Decreased glucocorticoid binding and receptor activation in brain of genetically diabetic (MDB/MDB) mice.

Binding of [3H]triamcinolone acetonide (TA) to cytosolic receptors and subsequent in vitro activation of glucocorticoid-receptor complexes were studied in whole brain and liver from misty diabetic mice (mdb/mdb) and their control littermates (??/++). Binding was specific for glucocorticoid receptor (GcR) since the specific glucocorticoid, RU26988, was used to compete with [3H]TA for binding. Reduced [3H]TA binding was observed in whole brain and liver in diabetic animals when compared to control animals. Within the brain, binding was significantly (P less than 0.05) decreased in cortex, hippocampus, and hypothalamus. No significant differences in binding were found in the striatum or "midbrain". GcR binding was similar in diabetic and control animals until 2 months of age when overt diabetic symptoms appeared and the GcR binding was lower in diabetic animals.
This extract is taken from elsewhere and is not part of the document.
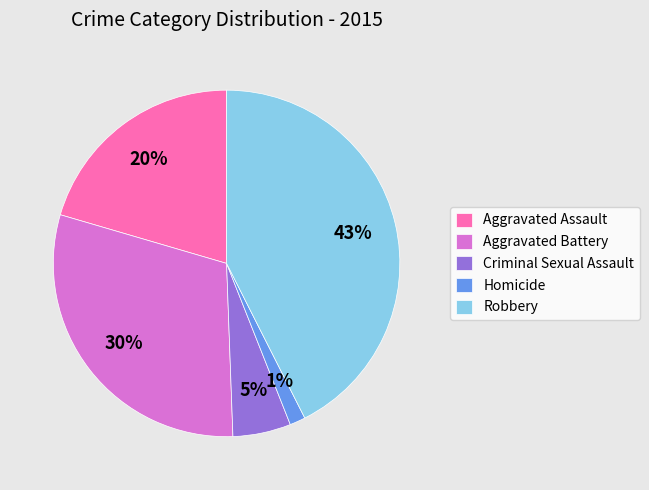

Is Robbery the majority of the pie?

No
Though GcR from mdb/mdb brain cytosol could be thermally activated, the extent of activation was significantly (P less than 0.05) less than that for controls. These data indicate that GcR in liver and brain cytosol are decreased in mdb/mdb mice and that the GcR available for binding in mdb/mdb brain cytosol appears less capable of undergoing activation and binding to DNA-cellulose than GcR from control brain cytosol. Decreased GcR activation in brain cytosol from mdb/mdb mice was associated with increased dissociation of [3H]TA from the GcR. These results suggest that the decreased negative feedback previously observed in diabetic animals may be due to decreased binding of hormones and a decreased level of activation of hormone bound receptor complexes.